By the way, going all-in on a veteran quarterback almost certainly means there won't be enough money left over for impending free agent Allen Robinson, who might not want to come back to Chicago anyway. 

Another scenario that’ll keep Bears fans up at night: Pace trading up from No. 20 overall to draft a quarterback. That would be the really big swing, the one that would exhaust even more draft capital – which Pace valued far less than his conviction in singular players like Trubisky, Leonard Floyd and Anthony Miller.

Whenever there is conviction from us as a whole and there’s a consensus from our scouts and coaches together, that really makes it for me easier to pull the trigger on something like that,” Pace said last year of trading away draft picks.
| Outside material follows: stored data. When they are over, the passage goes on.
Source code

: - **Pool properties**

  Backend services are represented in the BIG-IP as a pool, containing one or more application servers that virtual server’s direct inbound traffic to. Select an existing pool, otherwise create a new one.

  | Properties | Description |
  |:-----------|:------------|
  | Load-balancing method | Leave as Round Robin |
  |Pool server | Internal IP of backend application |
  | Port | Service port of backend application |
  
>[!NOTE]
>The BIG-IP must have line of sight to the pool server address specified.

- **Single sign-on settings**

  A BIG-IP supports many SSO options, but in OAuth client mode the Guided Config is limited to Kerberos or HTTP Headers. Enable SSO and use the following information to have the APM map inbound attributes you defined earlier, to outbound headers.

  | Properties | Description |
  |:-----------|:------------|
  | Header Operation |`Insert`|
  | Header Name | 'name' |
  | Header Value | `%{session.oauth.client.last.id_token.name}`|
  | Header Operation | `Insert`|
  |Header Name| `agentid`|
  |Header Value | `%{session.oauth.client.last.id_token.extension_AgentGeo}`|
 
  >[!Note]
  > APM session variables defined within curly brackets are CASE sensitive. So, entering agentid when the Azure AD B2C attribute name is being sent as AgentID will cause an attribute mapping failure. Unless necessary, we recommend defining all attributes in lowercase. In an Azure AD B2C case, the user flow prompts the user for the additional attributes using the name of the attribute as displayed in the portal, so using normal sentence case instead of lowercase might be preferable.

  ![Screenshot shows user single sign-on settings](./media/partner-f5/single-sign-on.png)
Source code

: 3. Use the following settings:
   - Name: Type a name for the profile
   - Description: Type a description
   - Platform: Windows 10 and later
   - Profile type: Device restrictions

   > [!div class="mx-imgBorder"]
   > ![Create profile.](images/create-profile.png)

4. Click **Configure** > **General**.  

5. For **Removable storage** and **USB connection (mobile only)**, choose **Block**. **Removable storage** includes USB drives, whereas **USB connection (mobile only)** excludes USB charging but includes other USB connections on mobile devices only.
There's that word again. 

Maybe Pace moves up to draft, say, North Dakota State's Trey Lance and finally hits the home run he’s been striving so badly for ever since he was hired in 2015. But if he doesn’t, the next regime is stuck with limited resources to quickly rebuild this roster and a young quarterback they didn’t draft, and may not want. 

If this all feels ominous, that’s because the Bears have been heading down this path of mediocrity for months. Pace approached last offseason like the Bears were two or three players away from being Super Bowl contenders, leading him to the disastrous Robert Quinn signing while overpaying for Foles to have a competition Foles lost. Those were win-now moves that'll impact the Bears' plans for the next few years, and not in a good way. 

The Bears are much, much more than a few players away from being a legitimate threat in the NFC. If Robinson leaves in free agency, they certainly won’t be merely a quarterback and a left/right tackle away. 

But with a win-now mandate and few resources available, Pace will likely have to operate like the Bears just need a player here or a player there to pull out of the sinkhole of mediocrity they’ve created for themselves. And one of those players will be a quarterback. 

In baseball, striking out four times in a game is known as a golden sombrero. Pace is one strikeout away from a golden sombrero on quarterbacks. He better not swing and miss again, otherwise the Bears - and every fan invested in this team - will pay the price for years to come.